Peterson and Schwantes said their conclusions were based on a review of a 1981 county study of the original 10-acre slide, the Hartwig proposal and a walking tour of the slide area. Schwantes said the slide has accelerated and now covers “10 times the area mapped by the county in 1981.”

Councilwoman Ginny Leeuwenburgh took issue with the consultants for not considering a series of county reports that monitored the ever-widening landslide during 1984 and 1985. “I am concerned about your information,” Leeuwenburgh said.

City Manager Terrence L. Belanger responded by saying that the two were asked to focus their attention on the Klondike Canyon portion of the slide and not the larger area. The council went on to ask the consultants to broaden the scope of their study.

Peterson and Schwantes also said that “there is a strong possibility that the Flying Triangle landslide is directly related to the Portuguese Bend landslide” in neighboring Rancho Palos Verdes because of the proximity of the two slides. They said, however, that there is no hard evidence of this connection.

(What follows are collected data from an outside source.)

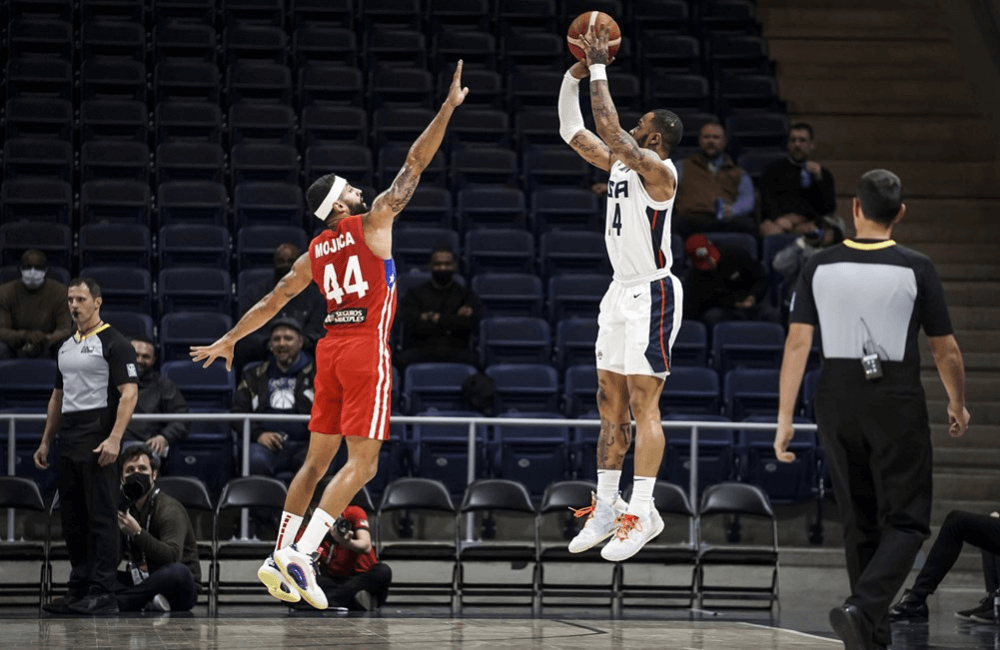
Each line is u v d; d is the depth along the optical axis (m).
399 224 34.69
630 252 14.57
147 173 35.78
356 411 14.98
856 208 14.20
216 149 36.22
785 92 41.69
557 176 36.84
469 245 33.44
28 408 27.36
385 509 24.64
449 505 24.80
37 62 38.16
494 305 32.00
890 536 13.33
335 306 15.34
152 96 39.44
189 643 17.28
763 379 29.30
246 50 40.34
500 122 38.66
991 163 39.34
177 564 22.30
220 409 28.25
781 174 35.81
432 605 25.00
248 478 24.39
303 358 27.09
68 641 17.47
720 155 35.75
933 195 38.81
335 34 41.22
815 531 27.73
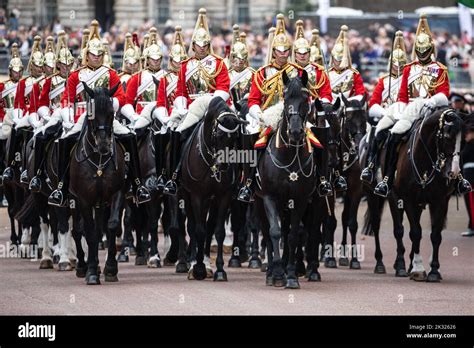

Rancho Palos Verdes, which is planning a $2-million project to stabilize the Portuguese Bend slide, contends that the slides are separate. In a telephone interview, county geologist Arthur G. Keene, who has monitored the Flying Triangle slide for several years, said the two slides “are not related at all.” He also reiterated his statement that Paintbrush and Klondike canyons should be “filled as a buttress, and the sooner the better.”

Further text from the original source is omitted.